▸ **Task to carry out**
Copy, character for character, every line of the entries from the one containing "volume, t_volume, price, t_change" through the final line, both ends included.

▸ **Provided material**
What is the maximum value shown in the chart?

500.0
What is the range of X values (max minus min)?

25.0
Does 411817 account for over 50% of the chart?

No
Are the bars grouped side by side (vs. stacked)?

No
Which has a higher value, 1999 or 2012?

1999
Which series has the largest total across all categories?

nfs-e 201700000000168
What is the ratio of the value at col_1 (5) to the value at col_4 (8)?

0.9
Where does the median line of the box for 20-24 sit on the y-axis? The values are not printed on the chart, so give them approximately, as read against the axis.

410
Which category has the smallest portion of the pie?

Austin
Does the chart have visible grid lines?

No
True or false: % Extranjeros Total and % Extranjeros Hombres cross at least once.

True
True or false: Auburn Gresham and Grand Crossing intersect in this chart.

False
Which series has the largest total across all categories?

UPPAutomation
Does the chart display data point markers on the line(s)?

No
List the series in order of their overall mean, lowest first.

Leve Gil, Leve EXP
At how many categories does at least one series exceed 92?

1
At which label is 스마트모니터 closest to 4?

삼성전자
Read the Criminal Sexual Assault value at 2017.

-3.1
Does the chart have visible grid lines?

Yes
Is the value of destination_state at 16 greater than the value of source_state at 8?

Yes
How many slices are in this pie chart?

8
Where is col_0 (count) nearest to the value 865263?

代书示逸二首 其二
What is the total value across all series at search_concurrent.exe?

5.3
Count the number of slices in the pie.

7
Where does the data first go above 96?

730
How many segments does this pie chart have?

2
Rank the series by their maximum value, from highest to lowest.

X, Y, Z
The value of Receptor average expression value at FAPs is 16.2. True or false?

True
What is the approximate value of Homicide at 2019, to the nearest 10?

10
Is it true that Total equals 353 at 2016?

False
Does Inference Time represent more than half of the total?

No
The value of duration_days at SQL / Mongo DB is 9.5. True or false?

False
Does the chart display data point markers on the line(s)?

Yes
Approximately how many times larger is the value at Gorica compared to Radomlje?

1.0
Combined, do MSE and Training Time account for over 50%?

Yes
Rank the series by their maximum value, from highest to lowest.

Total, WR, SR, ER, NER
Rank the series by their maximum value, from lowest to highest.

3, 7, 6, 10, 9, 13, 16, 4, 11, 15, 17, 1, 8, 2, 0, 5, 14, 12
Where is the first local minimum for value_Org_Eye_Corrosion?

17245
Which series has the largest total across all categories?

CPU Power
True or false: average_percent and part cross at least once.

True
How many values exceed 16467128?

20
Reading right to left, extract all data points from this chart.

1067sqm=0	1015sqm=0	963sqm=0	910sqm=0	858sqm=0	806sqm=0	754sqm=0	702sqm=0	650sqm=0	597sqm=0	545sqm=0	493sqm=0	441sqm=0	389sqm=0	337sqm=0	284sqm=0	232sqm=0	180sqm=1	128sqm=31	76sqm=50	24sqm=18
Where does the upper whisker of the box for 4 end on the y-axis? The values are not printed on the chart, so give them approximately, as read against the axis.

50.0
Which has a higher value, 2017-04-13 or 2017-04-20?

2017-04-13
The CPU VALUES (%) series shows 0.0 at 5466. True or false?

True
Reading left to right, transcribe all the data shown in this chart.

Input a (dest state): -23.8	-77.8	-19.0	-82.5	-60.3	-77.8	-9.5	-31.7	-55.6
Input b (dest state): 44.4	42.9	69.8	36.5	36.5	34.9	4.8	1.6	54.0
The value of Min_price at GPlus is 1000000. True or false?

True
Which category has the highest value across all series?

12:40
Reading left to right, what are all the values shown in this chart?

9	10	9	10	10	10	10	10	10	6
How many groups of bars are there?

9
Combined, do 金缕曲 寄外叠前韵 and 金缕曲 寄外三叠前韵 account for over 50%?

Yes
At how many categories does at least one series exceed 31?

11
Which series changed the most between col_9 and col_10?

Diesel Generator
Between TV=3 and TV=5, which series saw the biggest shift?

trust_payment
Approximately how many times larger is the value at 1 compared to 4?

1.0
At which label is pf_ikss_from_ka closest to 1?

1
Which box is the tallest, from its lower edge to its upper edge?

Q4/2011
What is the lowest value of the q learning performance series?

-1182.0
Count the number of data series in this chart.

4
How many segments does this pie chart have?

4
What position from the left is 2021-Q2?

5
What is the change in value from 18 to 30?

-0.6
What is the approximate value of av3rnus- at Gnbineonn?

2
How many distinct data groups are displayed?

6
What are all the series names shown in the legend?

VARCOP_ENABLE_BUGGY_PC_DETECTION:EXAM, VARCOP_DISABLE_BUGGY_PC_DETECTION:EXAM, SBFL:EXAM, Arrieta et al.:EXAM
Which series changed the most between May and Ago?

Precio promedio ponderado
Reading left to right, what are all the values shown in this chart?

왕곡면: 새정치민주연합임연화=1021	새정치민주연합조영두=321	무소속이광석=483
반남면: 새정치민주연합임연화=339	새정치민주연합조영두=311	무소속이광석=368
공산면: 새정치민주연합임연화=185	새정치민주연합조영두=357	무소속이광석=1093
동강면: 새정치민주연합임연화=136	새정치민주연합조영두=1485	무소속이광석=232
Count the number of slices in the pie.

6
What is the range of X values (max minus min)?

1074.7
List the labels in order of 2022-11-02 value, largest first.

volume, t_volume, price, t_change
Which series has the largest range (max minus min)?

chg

▸ **Output for this exercise**
volume, t_volume, price, t_change
Which series has the largest range (max minus min)?

chg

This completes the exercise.